Directions:
Below are entries; output exactly the lines from the one with "Ihren Kindern einen" to the one with "る物件です。新築マンションです。", both included, and nothing else.

Dataset:
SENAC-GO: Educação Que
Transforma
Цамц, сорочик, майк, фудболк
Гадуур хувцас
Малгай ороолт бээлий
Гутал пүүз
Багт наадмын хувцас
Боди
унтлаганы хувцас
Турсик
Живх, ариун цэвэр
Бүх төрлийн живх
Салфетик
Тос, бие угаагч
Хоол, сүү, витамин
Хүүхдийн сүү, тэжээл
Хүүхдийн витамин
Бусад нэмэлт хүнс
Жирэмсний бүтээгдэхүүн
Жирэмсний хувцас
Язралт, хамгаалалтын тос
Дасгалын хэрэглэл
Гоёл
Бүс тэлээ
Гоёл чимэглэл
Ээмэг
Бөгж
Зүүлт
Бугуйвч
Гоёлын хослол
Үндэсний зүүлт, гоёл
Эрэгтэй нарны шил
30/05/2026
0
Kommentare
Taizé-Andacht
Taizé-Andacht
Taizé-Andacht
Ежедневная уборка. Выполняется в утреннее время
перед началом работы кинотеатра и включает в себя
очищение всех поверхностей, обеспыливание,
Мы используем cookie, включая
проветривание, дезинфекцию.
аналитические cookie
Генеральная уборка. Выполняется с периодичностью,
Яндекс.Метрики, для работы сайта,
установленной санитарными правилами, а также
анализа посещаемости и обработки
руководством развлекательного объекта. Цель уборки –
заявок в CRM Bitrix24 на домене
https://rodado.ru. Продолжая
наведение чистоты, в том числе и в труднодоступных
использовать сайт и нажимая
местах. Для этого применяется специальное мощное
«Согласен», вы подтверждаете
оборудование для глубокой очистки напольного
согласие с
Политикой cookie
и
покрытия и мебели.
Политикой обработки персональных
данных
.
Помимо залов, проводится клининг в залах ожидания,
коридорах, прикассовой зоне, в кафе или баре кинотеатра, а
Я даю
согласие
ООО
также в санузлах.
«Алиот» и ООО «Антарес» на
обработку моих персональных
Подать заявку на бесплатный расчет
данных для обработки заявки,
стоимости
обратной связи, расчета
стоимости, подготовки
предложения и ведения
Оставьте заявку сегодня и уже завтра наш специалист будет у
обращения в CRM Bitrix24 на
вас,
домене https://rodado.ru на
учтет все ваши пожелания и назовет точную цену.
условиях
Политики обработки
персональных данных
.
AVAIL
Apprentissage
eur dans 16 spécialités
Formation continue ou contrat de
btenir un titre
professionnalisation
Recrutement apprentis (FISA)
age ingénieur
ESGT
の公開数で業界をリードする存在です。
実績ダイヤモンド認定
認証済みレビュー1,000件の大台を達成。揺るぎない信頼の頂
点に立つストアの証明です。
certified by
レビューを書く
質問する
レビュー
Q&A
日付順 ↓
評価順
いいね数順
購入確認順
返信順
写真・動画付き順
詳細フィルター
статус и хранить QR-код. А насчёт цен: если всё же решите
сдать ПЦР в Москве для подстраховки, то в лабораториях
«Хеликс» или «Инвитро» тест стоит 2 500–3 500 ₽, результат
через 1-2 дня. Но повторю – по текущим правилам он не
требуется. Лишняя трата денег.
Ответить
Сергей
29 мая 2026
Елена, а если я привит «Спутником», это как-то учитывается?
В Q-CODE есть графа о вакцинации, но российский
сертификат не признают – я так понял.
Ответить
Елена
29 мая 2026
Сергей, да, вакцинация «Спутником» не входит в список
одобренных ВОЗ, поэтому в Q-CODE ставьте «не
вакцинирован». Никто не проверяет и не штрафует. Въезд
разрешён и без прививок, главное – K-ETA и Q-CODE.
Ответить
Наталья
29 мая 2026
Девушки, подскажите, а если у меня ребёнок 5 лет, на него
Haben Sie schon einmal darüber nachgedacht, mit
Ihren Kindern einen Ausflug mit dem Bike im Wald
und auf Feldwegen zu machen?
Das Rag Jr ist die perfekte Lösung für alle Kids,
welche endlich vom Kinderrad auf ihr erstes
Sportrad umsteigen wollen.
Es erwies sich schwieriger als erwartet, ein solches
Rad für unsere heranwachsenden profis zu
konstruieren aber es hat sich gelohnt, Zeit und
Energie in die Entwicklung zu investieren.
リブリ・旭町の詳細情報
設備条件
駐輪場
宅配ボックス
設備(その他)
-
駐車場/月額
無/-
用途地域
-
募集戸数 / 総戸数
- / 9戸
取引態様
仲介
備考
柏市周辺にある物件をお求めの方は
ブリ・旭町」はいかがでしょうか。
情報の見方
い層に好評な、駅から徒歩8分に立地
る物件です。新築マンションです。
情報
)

Exercise output:
Ihren Kindern einen Ausflug mit dem Bike im Wald
und auf Feldwegen zu machen?
Das Rag Jr ist die perfekte Lösung für alle Kids,
welche endlich vom Kinderrad auf ihr erstes
Sportrad umsteigen wollen.
Es erwies sich schwieriger als erwartet, ein solches
Rad für unsere heranwachsenden profis zu
konstruieren aber es hat sich gelohnt, Zeit und
Energie in die Entwicklung zu investieren.
リブリ・旭町の詳細情報
設備条件
駐輪場
宅配ボックス
設備(その他)
-
駐車場/月額
無/-
用途地域
-
募集戸数 / 総戸数
- / 9戸
取引態様
仲介
備考
柏市周辺にある物件をお求めの方は
ブリ・旭町」はいかがでしょうか。
情報の見方
い層に好評な、駅から徒歩8分に立地
る物件です。新築マンションです。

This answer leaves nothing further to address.